Obtained by trimming a percent of the high and low ends of a distribution and finding the mean of the remaining distribution.

A trimmed mean in market research is a statistical average calculated by removing a specified percentage of extreme values (both high and low) from a data set. This method reduces the influence of outliers, providing a more reliable and representative measure of central tendency compared to the arithmetic mean.

How does trimmed mean work?

  1. Identify outliers: Determine the percentage of data points to exclude from both ends of the data set (e.g., 5% from the highest and lowest values).
  2. Remove extremes: Exclude the identified extreme values.
  3. Calculate the mean: Compute the average of the remaining data points.

The trimmed mean focuses on the central distribution of data. It mitigates the impact of anomalies or outliers and provides a balanced measure for skewed data sets.
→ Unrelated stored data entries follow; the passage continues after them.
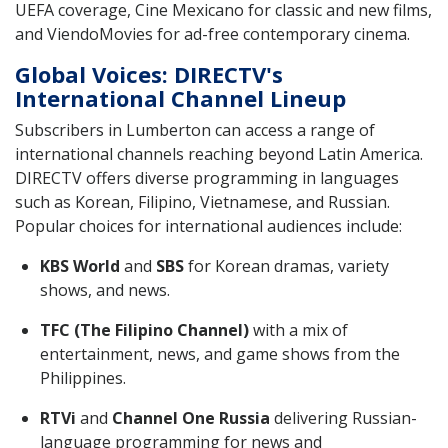
UEFA coverage, Cine Mexicano for classic and new films,
and ViendoMovies for ad-free contemporary cinema.
Global Voices: DIRECTV's
International Channel Lineup
Subscribers in Lumberton can access a range of
international channels reaching beyond Latin America.
DIRECTV offers diverse programming in languages
such as Korean, Filipino, Vietnamese, and Russian.
Popular choices for international audiences include:
KBS World
and
SBS
for Korean dramas, variety
shows, and news.
TFC (The Filipino Channel)
with a mix of
entertainment, news, and game shows from the
Philippines.
RTVi
and
Channel One Russia
delivering Russian-
language programming for news and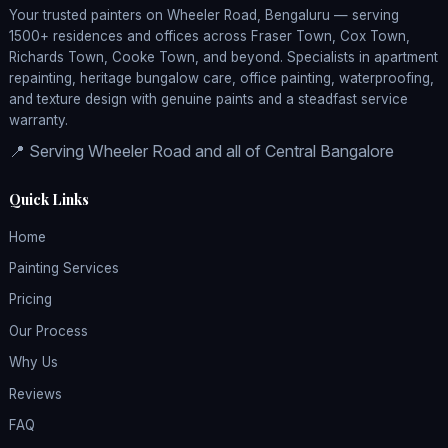
Your trusted painters on Wheeler Road, Bengaluru — serving
1500+ residences and offices across Fraser Town, Cox Town,
Richards Town, Cooke Town, and beyond. Specialists in apartment
repainting, heritage bungalow care, office painting, waterproofing,
and texture design with genuine paints and a steadfast service
warranty.
📍 Serving Wheeler Road and all of Central Bangalore
Quick Links
Home
Painting Services
Pricing
Our Process
Why Us
Reviews
FAQ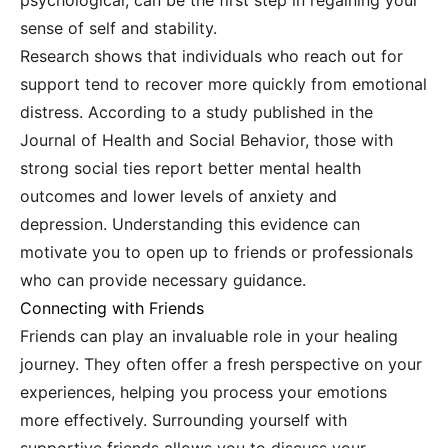
psychological, can be the first step in regaining your
sense of self and stability.
Research shows that individuals who reach out for
support tend to recover more quickly from emotional
distress. According to a study published in the
Journal of Health and Social Behavior, those with
strong social ties report better mental health
outcomes and lower levels of anxiety and
depression. Understanding this evidence can
motivate you to open up to friends or professionals
who can provide necessary guidance.
Connecting with Friends
Friends can play an invaluable role in your healing
journey. They often offer a fresh perspective on your
experiences, helping you process your emotions
more effectively. Surrounding yourself with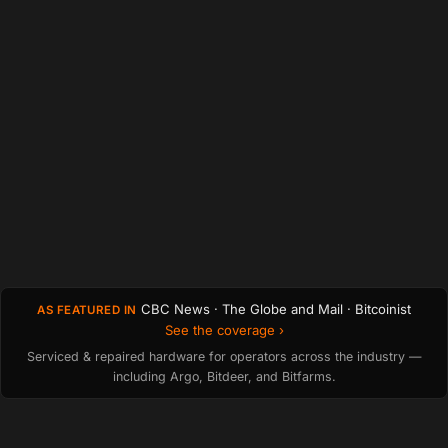
CBC News · The Globe and Mail · Bitcoinist
AS FEATURED IN
See the coverage ›
Serviced & repaired hardware for operators across the industry —
including Argo, Bitdeer, and Bitfarms.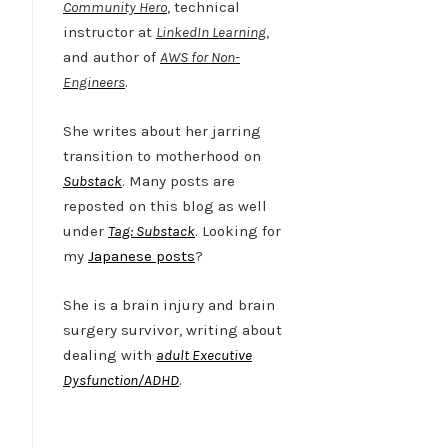
Community Hero
, technical
instructor at
LinkedIn Learning
,
and author of
AWS for Non-
Engineers
.
She writes about her jarring
transition to motherhood on
Substack
. Many posts are
reposted on this blog as well
under
Tag: Substack
. Looking for
my
Japanese posts
?
She is a brain injury and brain
surgery survivor, writing about
dealing with
adult Executive
Dysfunction/ADHD
.
Twitter
LinkedIn
Bluesky
YouTube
Why is trimmed mean important?

Trimmed mean is crucial for analyzing data with outliers that could distort results. It offers a more accurate depiction of the typical or central value in a data set, ensuring that insights and decisions are based on reliable statistics.

Trimmed mean reduces the impact of extreme values that could skew analysis. It enhances the accuracy of data interpretation and provides a clearer understanding of typical consumer behaviors and preferences.

Who relies on trimmed mean?

Trimmed mean is used by:

  • Market researchers: To analyze data sets with potential outliers.
  • Statisticians: To ensure robust and unbiased statistical analysis.
  • Data analysts: To present accurate summaries of data trends.
  • Businesses: To make informed decisions based on reliable averages.

How does trimmed mean improve market research outcomes?

Trimmed mean increases reliability by producing averages that better represent the majority of the data. It minimizes skewness by reducing the influence of outliers or extreme values. Trimmed mean also supports robust insights by offering a clearer picture of trends and patterns within the central data distribution.